The LR model with the best predictive capability gave Az = 0.703. While controlling for gender and tumor grade, the OR = 0.63 (CI: 0.43, 0.91) per standard deviation (SD) increase in age indicates increasing age confers unfavorable outcome. The hybrid LR model gave Az = 0.778 by combining age and tumor grade with the PNN and controlling for gender. The PNN score and age translate inversely with respect to risk. The OR = 0.27 (CI: 0.14, 0.53) per SD increase in PNN score indicates those patients with decreased score confer unfavorable outcome. The tumor grade adjusted hazard for patients above the median age compared with those below the median was HR = 1.78 (CI: 1.06, 3.02), whereas the hazard for those patients below the median PNN score compared to those above the median was HR = 4.0 (CI: 2.13, 7.14).
We have provided preliminary evidence showing that the SL preprocessing may provide benefits in comparison with accepted approaches. The work will require further evaluation with varying datasets to confirm these findings.
统计学习(SL)技术可以解决非线性关系和小数据集的问题,但无法提供具有流行病学解释的输出。

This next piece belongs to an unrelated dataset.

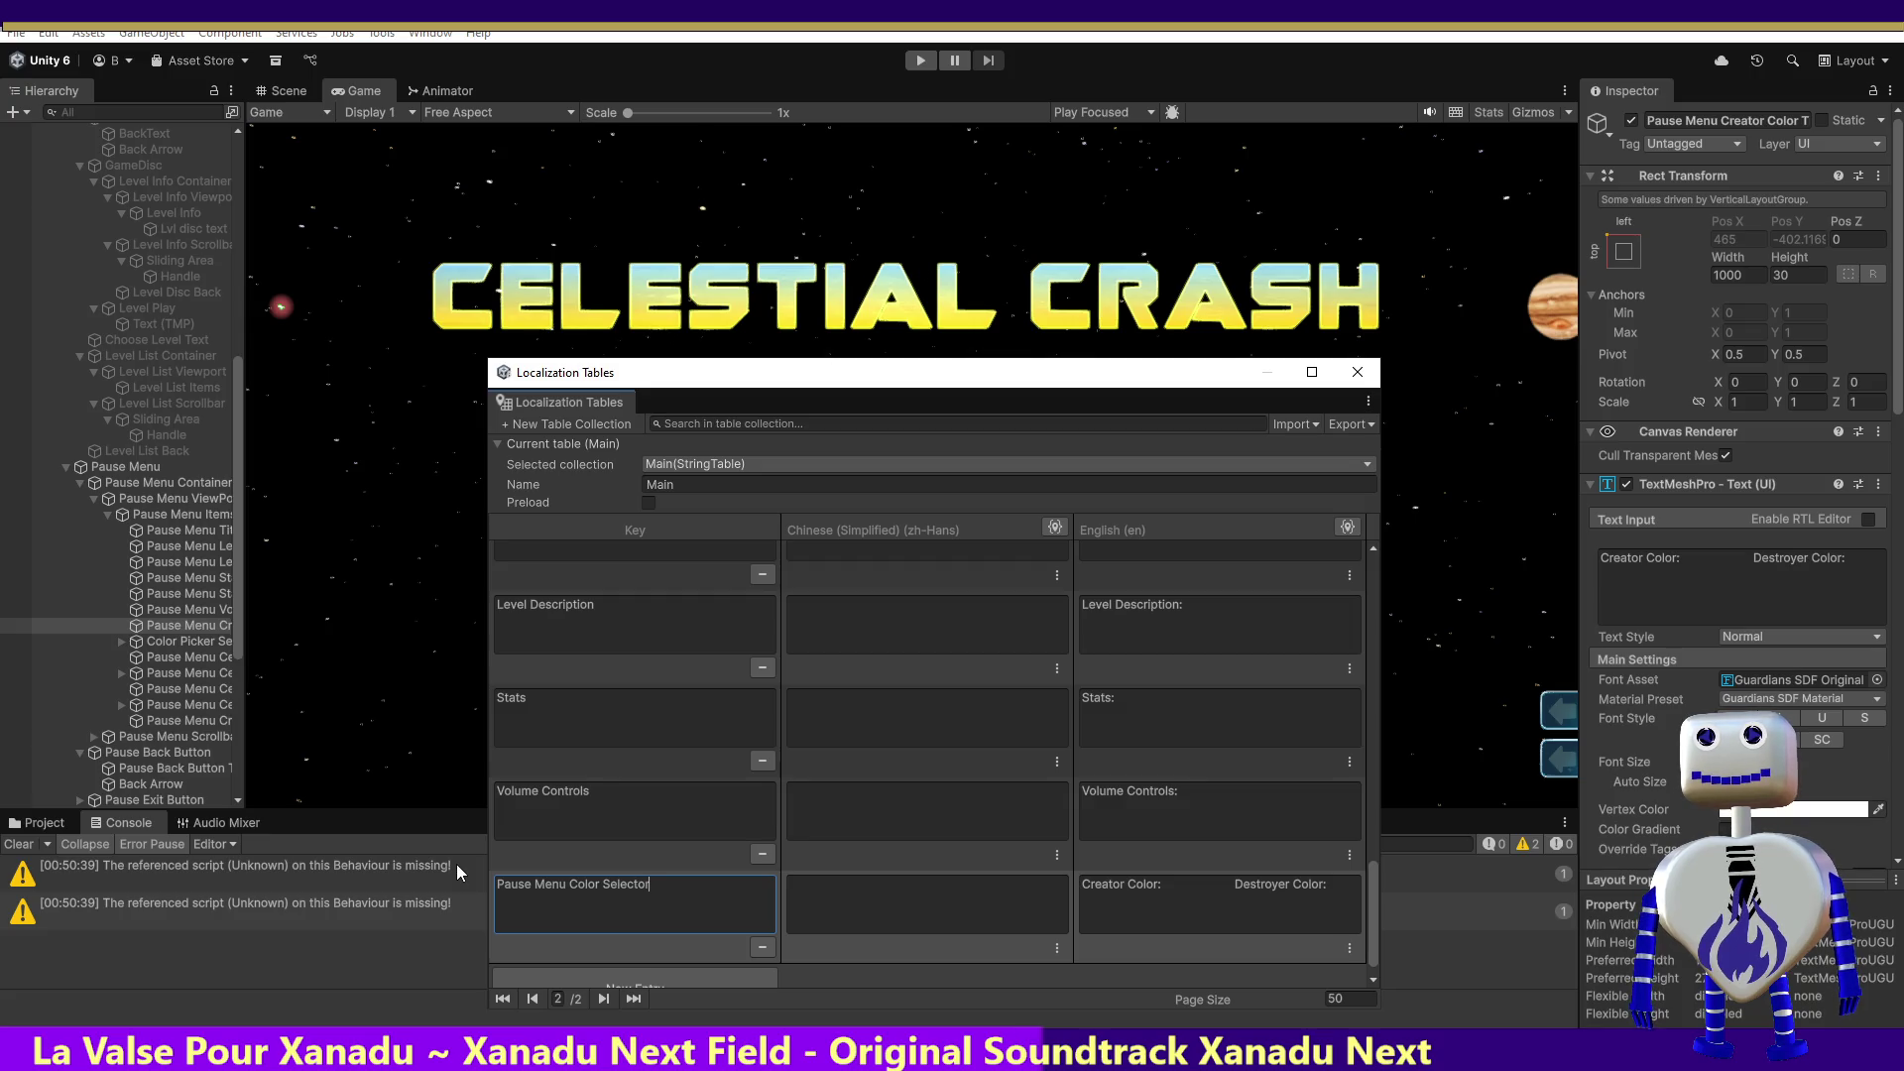
type(" Title")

使用一组小的临床变量(CVs)评估了一种使用 SL 方法作为生存分析预处理步骤的方法。使用差分进化(DE)优化训练概率神经网络(PNN)的随机方法。通过将 CVs 与 PNN 相结合,可以随机得出生存得分。将 151 名患者分为预后良好(n=92)和预后不良(n=59)两组。使用逻辑回归(LR)模型对这些 PNN 衍生的评分进行建模,以预测预后良好的生存结果,并将其整合到生存分析中(即 Kaplan-Meier 分析和 Cox 回归)。混合模型与使用原始 CVs 的相应模型进行了比较。使用受试者工作特征曲线下的面积(Az)来比较模型预测能力。使用比值比(ORs)和风险比(HRs)来比较疾病与 95%置信区间(CI)的关联。
具有最佳预测能力的 LR 模型的 Az 值为 0.703。在控制性别和肿瘤分级的情况下,年龄每增加一个标准差(SD),OR=0.63(CI:0.43,0.91),表明年龄增加会导致预后不良。通过结合年龄和肿瘤分级以及控制性别,将 PNN 和年龄与 LR 混合模型结合使用,Az 值为 0.778。PNN 评分和年龄与风险呈反比关系。PNN 评分每增加一个 SD,OR=0.27(CI:0.14,0.53),表明评分降低的患者预后不良。与年龄中位数以下的患者相比,年龄中位数以上的患者的肿瘤分级调整后的危险比(HR)为 1.78(CI:1.06,3.02),而年龄中位数以上的患者与年龄中位数以下的患者相比,PNN 评分较高的患者的危险比(HR)为 4.0(CI:2.13,7.14)。
我们已经提供了初步证据,表明与公认的方法相比,SL 预处理可能会带来好处。需要进一步使用不同的数据集进行评估,以确认这些发现。